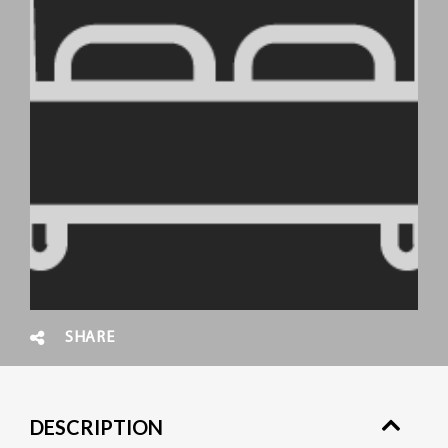
SHARE
DESCRIPTION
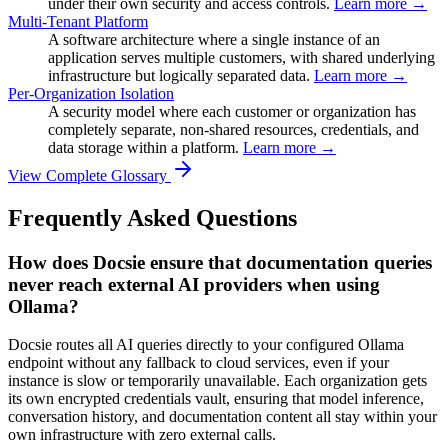
under their own security and access controls.
Learn more →
Multi-Tenant Platform
A software architecture where a single instance of an
application serves multiple customers, with shared underlying
infrastructure but logically separated data.
Learn more →
Per-Organization Isolation
A security model where each customer or organization has
completely separate, non-shared resources, credentials, and
data storage within a platform.
Learn more →
View Complete Glossary
Frequently Asked Questions
How does Docsie ensure that documentation queries
never reach external AI providers when using
Ollama?
Docsie routes all AI queries directly to your configured Ollama
endpoint without any fallback to cloud services, even if your
instance is slow or temporarily unavailable. Each organization gets
its own encrypted credentials vault, ensuring that model inference,
conversation history, and documentation content all stay within your
own infrastructure with zero external calls.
····················
EXERCISE REQUIREMENTS | Set down each line of the material exactly and skip every image.

RESULT OF THIS EXERCISE |
SHARE
DESCRIPTION
under their own security and access controls.
Learn more →
Multi-Tenant Platform
A software architecture where a single instance of an
application serves multiple customers, with shared underlying
infrastructure but logically separated data.
Learn more →
Per-Organization Isolation
A security model where each customer or organization has
completely separate, non-shared resources, credentials, and
data storage within a platform.
Learn more →
View Complete Glossary
Frequently Asked Questions
How does Docsie ensure that documentation queries
never reach external AI providers when using
Ollama?
Docsie routes all AI queries directly to your configured Ollama
endpoint without any fallback to cloud services, even if your
instance is slow or temporarily unavailable. Each organization gets
its own encrypted credentials vault, ensuring that model inference,
conversation history, and documentation content all stay within your
own infrastructure with zero external calls.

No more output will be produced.